→ Task instructions
Word for word, print all of the entries below.

→ Study material
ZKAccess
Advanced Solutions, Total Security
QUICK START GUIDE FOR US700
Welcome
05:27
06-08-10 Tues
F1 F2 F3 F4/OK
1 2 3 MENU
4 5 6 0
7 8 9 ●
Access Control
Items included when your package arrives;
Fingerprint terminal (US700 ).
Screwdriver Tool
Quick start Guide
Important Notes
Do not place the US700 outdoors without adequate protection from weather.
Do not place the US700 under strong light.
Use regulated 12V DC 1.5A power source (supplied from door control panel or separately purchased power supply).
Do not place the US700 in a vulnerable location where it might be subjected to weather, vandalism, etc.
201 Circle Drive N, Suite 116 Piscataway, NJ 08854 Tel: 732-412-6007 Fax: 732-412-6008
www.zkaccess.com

→ Solved exercise
ZKAccess
Advanced Solutions, Total Security
QUICK START GUIDE FOR US700
Welcome
05:27
06-08-10 Tues
F1 F2 F3 F4/OK
1 2 3 MENU
4 5 6 0
7 8 9 ●
Access Control
Items included when your package arrives;
Fingerprint terminal (US700 ).
Screwdriver Tool
Quick start Guide
Important Notes
Do not place the US700 outdoors without adequate protection from weather.
Do not place the US700 under strong light.
Use regulated 12V DC 1.5A power source (supplied from door control panel or separately purchased power supply).
Do not place the US700 in a vulnerable location where it might be subjected to weather, vandalism, etc.
201 Circle Drive N, Suite 116 Piscataway, NJ 08854 Tel: 732-412-6007 Fax: 732-412-6008
www.zkaccess.com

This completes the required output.